WHAT IS BEING ASKED » Scan the records for "Định". Report each line that includes it.

Top of MATERIAL TO PROCESS

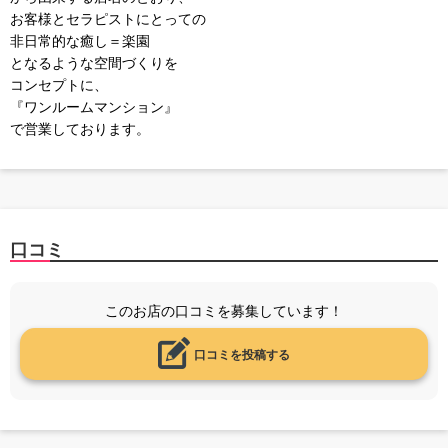
お客様とセラピストにとっての
非日常的な癒し＝楽園
となるような空間づくりを
コンセプトに、
『ワンルームマンション』
で営業しております。
口コミ
このお店の口コミを募集しています！
口コミを投稿する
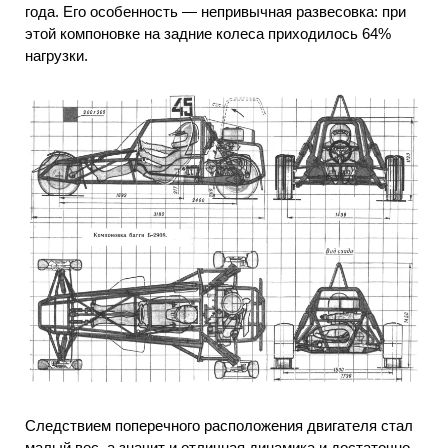
года. Его особенность — непривычная развесовка: при
этой компоновке на задние колеса приходилось 64%
нагрузки.
Следствием поперечного расположения двигателя стал
малый вес, а значит и отличная динамика и достаточно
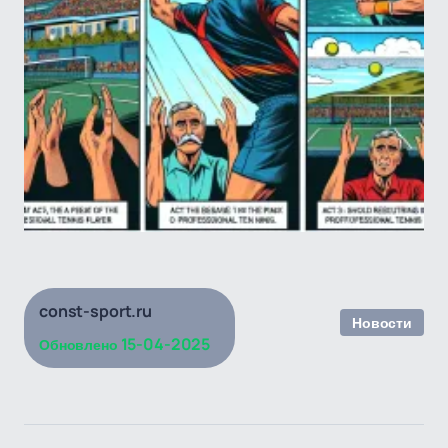
const-sport.ru
Новости
15-04-2025
Обновлено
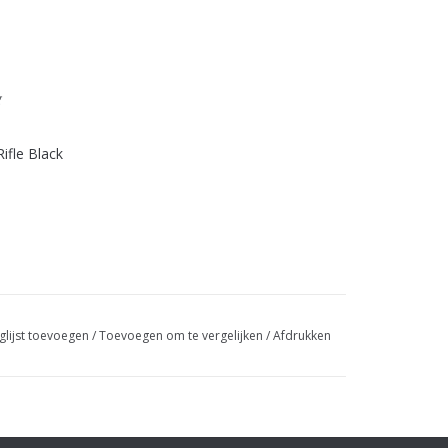
g
ifle Black
glijst toevoegen
/
Toevoegen om te vergelijken
/
Afdrukken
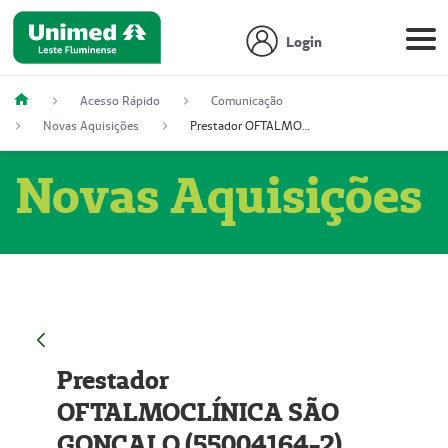
Login
Acesso Rápido
Comunicação
Novas Aquisições
Prestador OFTALMOCLÍNICA SÃO GONÇALO (55004164-2)
Novas Aquisições
Prestador
OFTALMOCLÍNICA SÃO
GONÇALO (55004164-2)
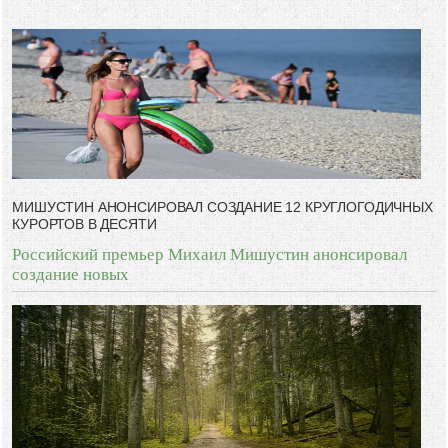
-- Лучшее, что можно сделать с хорошим советом, это пропустить его
мимо ушей. Он никогда не бывает полезен никому, кроме того, кто его
дал.
-- Люблю давать советы и очень не люблю, когда их дают мне.
МИШУСТИН АНОНСИРОВАЛ СОЗДАНИЕ 12 КРУГЛОГОДИЧНЫХ
КУРОРТОВ В ДЕСЯТИ
Российский премьер Михаил Мишустин анонсировал
создание новых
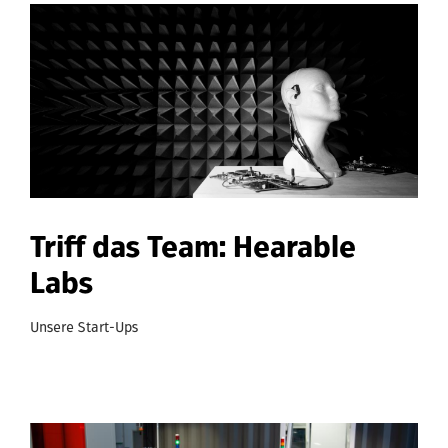
Triff das Team: Hearable
Labs
Unsere Start-Ups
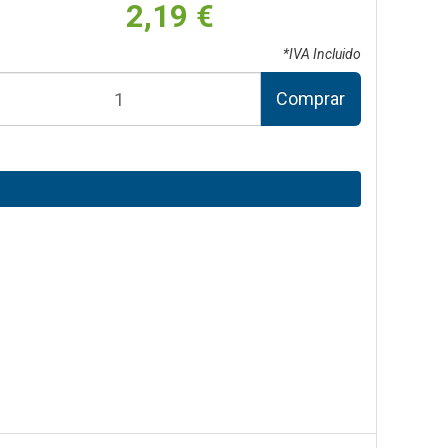
2,19 €
*IVA Incluido
Comprar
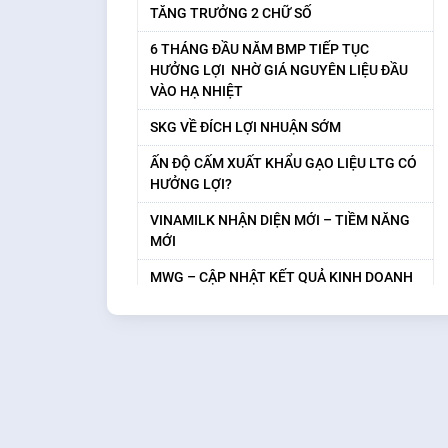
TĂNG TRƯỞNG 2 CHỮ SỐ
6 THÁNG ĐẦU NĂM BMP TIẾP TỤC
HƯỞNG LỢI NHỜ GIÁ NGUYÊN LIỆU ĐẦU
VÀO HẠ NHIỆT
SKG VỀ ĐÍCH LỢI NHUẬN SỚM
ẤN ĐỘ CẤM XUẤT KHẨU GẠO LIỆU LTG CÓ
HƯỞNG LỢI?
VINAMILK NHẬN DIỆN MỚI – TIỀM NĂNG
MỚI
MWG – CẬP NHẬT KẾT QUẢ KINH DOANH
6T2023 TRIỂN VỌNG TỪ BÁCH HÓA XANH
KBC – BỨC TỐC LỢI NHUẬN ĐẦU NĂM
2023
03. Định Giá Cổ Phiếu
SZC DƯ ĐỊA TĂNG GIÁ CHO THUÊ
Định giá Cổ Phiếu
04. Hướng dẫn sử dụng
GAS – CẬP NHẬT KẾT QUẢ KINH DOANH
QUÝ 2/2023 ĐỘNG LỰC TĂNG TRƯỞNG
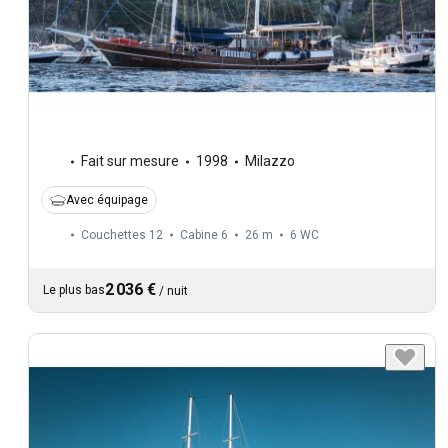
Fait sur mesure
1998
Milazzo
Avec équipage
Couchettes 12
Cabine 6
26 m
6
WC
2 036 €
Le plus bas
/
nuit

Bottom of MATERIAL TO PROCESS

RESPONSE »
03. Định Giá Cổ Phiếu
Định giá Cổ Phiếu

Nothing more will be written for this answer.